Your instructions: Look through the records below for the line with "power microscopy micrograph". Return that line and each one after it up to and including the line with "cytoplasmic/membranous expression for", exactly.

Data records:
※

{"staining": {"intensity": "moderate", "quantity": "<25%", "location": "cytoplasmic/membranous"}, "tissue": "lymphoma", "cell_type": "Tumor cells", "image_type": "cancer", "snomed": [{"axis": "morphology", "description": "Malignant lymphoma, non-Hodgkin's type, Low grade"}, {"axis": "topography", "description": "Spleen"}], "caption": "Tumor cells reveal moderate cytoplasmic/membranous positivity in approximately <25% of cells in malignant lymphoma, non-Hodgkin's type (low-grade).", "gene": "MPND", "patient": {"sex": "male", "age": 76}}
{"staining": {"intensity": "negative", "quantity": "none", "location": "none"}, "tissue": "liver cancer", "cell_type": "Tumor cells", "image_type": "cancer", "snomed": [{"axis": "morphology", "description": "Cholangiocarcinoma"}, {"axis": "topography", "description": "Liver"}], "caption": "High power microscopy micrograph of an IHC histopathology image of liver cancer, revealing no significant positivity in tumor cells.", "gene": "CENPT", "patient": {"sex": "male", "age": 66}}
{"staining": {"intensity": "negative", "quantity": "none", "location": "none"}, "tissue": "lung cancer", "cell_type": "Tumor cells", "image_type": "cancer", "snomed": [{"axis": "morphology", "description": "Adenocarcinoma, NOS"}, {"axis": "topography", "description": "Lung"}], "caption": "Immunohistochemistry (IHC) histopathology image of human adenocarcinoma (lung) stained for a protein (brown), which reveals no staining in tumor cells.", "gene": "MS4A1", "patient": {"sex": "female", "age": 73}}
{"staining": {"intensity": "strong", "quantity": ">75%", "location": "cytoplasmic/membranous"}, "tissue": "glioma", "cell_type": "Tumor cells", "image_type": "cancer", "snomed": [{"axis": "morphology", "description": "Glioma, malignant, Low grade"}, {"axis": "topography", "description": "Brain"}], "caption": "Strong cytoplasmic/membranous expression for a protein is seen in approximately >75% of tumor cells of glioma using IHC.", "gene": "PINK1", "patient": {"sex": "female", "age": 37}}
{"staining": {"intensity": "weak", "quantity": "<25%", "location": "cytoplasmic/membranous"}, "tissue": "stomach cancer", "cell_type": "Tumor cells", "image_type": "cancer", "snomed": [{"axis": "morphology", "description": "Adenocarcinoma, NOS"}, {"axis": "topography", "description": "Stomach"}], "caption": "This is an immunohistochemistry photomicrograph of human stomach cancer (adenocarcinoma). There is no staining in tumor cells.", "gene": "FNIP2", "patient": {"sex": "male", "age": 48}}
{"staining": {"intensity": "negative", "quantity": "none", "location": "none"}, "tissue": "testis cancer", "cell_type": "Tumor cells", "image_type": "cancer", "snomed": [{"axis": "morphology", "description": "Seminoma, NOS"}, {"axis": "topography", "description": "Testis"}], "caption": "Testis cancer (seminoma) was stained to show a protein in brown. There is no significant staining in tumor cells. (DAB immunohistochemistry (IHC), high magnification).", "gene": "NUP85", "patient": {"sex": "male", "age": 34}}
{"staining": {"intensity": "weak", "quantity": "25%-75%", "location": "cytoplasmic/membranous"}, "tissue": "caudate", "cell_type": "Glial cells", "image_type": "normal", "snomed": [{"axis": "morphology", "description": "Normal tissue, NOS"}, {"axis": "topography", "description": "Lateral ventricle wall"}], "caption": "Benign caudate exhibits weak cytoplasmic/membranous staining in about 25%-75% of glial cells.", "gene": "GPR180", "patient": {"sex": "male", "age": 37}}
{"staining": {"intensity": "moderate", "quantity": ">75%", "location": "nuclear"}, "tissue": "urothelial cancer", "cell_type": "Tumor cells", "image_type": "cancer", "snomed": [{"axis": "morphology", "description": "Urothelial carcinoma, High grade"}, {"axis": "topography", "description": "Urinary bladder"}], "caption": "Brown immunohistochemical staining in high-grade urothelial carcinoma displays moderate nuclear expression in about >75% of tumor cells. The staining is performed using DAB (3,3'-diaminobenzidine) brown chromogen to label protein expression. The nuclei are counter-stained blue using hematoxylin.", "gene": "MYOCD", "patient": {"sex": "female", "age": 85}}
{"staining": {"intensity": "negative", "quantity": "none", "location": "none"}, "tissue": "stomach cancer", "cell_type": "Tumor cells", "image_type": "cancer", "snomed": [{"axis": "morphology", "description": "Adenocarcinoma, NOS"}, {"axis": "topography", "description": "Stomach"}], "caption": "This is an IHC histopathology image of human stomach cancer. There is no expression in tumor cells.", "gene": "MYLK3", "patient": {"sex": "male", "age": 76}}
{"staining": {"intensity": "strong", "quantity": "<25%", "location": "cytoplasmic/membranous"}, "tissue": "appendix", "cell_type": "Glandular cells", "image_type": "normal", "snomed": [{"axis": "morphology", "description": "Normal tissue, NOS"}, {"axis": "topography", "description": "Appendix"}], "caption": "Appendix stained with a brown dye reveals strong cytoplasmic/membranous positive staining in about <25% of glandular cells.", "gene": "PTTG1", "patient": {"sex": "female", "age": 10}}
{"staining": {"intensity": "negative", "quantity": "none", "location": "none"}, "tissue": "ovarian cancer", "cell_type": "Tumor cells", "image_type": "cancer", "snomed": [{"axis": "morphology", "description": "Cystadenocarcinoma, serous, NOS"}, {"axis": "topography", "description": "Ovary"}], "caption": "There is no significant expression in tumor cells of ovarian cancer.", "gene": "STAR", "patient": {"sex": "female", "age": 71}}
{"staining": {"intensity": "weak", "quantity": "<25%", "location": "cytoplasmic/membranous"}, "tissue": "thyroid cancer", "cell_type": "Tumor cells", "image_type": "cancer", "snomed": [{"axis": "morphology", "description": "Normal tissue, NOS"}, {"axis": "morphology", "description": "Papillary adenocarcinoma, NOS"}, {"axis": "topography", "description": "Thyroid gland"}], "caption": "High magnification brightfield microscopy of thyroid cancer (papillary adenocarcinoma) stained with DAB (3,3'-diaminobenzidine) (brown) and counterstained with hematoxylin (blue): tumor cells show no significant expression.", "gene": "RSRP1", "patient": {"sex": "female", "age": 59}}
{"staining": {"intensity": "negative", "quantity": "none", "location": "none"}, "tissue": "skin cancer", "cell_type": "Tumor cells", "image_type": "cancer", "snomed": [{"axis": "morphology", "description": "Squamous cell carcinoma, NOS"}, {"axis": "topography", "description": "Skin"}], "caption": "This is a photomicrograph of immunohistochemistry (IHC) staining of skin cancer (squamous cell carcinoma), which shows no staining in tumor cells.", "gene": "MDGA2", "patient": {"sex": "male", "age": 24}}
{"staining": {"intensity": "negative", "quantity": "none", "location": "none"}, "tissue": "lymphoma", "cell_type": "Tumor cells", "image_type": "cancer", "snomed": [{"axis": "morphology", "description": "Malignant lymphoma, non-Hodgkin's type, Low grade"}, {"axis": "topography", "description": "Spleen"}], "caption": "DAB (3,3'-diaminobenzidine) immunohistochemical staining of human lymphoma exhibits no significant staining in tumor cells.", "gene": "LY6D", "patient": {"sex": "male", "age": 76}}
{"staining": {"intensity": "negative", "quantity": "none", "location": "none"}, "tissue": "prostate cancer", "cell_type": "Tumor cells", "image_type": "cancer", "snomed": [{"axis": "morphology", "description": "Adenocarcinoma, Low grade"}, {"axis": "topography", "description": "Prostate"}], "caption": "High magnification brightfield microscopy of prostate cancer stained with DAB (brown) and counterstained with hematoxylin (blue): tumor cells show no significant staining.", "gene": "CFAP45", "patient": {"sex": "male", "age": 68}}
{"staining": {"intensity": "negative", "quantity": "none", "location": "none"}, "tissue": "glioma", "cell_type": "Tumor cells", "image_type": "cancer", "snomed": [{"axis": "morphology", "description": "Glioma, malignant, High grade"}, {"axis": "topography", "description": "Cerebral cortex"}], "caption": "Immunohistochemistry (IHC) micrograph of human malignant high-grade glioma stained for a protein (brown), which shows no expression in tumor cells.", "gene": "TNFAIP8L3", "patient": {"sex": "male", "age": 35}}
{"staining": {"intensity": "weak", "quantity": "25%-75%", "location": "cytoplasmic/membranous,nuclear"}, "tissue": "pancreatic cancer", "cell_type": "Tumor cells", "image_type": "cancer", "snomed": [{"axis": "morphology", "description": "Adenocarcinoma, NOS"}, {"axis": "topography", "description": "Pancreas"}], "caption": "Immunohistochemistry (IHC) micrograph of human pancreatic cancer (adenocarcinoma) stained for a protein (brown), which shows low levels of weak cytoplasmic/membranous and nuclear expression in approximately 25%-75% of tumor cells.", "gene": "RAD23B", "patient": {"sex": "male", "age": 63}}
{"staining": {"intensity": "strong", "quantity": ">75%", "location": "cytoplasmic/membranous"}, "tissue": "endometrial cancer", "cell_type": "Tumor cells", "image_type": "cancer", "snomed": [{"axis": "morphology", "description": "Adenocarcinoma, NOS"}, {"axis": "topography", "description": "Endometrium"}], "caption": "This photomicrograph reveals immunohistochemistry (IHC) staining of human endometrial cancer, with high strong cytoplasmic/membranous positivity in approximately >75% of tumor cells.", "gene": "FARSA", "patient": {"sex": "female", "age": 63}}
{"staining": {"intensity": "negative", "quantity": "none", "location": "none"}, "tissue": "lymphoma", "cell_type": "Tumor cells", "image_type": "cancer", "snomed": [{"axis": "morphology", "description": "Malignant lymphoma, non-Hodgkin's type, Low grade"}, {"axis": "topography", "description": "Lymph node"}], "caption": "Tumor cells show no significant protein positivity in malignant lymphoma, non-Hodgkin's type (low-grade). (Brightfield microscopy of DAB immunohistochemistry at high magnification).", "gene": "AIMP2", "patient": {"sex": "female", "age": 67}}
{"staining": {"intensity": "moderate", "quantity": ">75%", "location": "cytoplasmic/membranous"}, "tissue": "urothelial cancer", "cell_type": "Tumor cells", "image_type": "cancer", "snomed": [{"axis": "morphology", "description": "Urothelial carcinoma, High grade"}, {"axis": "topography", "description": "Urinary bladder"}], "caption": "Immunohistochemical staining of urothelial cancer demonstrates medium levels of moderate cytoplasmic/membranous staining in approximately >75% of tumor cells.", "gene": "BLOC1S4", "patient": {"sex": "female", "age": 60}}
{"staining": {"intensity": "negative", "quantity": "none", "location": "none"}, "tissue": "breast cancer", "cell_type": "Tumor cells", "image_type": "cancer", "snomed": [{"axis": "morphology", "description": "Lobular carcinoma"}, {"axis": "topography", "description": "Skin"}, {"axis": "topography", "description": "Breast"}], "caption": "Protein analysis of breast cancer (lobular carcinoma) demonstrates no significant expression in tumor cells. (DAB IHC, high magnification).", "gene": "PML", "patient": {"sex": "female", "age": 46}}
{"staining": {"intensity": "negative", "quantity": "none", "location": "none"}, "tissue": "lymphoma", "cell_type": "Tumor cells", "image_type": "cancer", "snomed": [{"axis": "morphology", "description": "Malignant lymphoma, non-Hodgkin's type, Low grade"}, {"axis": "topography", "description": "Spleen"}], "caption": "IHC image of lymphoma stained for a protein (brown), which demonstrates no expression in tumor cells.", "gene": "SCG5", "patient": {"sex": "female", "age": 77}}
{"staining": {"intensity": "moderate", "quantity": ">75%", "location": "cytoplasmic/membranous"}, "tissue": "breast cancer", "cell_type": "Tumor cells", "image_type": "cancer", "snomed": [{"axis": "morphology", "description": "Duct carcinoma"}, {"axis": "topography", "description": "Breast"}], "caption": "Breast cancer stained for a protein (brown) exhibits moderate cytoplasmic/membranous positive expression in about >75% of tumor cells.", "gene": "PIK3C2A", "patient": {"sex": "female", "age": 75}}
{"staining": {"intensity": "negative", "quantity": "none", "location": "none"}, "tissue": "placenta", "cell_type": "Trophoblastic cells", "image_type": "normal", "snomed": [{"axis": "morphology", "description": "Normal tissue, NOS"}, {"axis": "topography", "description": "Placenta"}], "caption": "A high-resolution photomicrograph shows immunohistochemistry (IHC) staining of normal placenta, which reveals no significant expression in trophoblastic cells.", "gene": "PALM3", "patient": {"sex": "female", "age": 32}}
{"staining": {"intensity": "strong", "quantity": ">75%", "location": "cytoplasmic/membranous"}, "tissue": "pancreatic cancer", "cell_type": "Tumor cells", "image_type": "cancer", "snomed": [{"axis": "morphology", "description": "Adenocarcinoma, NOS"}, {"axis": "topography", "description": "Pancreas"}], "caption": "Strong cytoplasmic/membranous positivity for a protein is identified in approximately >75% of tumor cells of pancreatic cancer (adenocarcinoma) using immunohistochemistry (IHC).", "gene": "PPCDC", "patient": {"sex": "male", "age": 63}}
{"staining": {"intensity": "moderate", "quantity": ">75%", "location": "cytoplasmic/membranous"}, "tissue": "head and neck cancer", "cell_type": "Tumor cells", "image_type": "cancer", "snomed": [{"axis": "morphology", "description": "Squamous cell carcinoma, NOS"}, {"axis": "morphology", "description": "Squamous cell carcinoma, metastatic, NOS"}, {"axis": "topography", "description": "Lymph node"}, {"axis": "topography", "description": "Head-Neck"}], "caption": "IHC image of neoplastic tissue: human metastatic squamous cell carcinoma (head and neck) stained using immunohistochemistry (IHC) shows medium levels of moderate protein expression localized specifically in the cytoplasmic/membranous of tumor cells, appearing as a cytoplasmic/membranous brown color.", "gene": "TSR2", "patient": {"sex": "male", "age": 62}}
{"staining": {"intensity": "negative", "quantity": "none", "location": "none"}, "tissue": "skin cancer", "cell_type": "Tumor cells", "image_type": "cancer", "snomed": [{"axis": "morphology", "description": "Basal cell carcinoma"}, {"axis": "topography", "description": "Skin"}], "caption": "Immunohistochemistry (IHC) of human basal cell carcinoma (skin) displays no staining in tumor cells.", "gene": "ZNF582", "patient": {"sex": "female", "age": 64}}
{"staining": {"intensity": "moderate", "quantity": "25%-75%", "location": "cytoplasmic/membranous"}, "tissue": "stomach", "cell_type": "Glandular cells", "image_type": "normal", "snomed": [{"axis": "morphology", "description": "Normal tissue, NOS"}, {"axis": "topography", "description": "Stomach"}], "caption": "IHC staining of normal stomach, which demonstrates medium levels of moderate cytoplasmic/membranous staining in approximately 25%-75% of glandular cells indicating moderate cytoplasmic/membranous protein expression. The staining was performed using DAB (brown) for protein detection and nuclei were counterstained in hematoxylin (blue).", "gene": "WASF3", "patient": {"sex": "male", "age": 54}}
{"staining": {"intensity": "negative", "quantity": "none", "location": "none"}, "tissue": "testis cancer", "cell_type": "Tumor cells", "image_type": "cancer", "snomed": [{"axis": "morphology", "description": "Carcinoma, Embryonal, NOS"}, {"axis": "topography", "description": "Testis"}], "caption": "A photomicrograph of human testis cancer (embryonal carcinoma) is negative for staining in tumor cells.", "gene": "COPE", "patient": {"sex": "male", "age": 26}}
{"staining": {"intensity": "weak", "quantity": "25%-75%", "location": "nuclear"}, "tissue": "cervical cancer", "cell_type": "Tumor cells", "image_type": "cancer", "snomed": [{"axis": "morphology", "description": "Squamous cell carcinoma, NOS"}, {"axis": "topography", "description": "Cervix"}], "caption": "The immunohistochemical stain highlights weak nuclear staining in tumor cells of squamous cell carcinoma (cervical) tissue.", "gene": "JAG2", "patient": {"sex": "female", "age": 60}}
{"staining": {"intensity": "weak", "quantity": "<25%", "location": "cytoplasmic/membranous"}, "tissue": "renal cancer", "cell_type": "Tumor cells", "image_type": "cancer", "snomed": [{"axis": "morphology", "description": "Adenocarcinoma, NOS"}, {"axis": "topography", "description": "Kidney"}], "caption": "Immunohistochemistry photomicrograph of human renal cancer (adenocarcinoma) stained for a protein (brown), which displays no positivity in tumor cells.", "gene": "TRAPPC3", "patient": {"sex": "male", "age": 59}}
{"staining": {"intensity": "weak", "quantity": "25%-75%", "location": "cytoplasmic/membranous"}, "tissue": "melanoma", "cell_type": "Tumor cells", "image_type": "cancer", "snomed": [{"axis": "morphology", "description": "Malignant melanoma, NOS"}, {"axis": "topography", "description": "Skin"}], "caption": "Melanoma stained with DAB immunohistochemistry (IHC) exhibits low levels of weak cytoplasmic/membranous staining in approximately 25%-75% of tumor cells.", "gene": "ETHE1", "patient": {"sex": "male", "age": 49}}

※

Exercise solution:
{"staining": {"intensity": "negative", "quantity": "none", "location": "none"}, "tissue": "liver cancer", "cell_type": "Tumor cells", "image_type": "cancer", "snomed": [{"axis": "morphology", "description": "Cholangiocarcinoma"}, {"axis": "topography", "description": "Liver"}], "caption": "High power microscopy micrograph of an IHC histopathology image of liver cancer, revealing no significant positivity in tumor cells.", "gene": "CENPT", "patient": {"sex": "male", "age": 66}}
{"staining": {"intensity": "negative", "quantity": "none", "location": "none"}, "tissue": "lung cancer", "cell_type": "Tumor cells", "image_type": "cancer", "snomed": [{"axis": "morphology", "description": "Adenocarcinoma, NOS"}, {"axis": "topography", "description": "Lung"}], "caption": "Immunohistochemistry (IHC) histopathology image of human adenocarcinoma (lung) stained for a protein (brown), which reveals no staining in tumor cells.", "gene": "MS4A1", "patient": {"sex": "female", "age": 73}}
{"staining": {"intensity": "strong", "quantity": ">75%", "location": "cytoplasmic/membranous"}, "tissue": "glioma", "cell_type": "Tumor cells", "image_type": "cancer", "snomed": [{"axis": "morphology", "description": "Glioma, malignant, Low grade"}, {"axis": "topography", "description": "Brain"}], "caption": "Strong cytoplasmic/membranous expression for a protein is seen in approximately >75% of tumor cells of glioma using IHC.", "gene": "PINK1", "patient": {"sex": "female", "age": 37}}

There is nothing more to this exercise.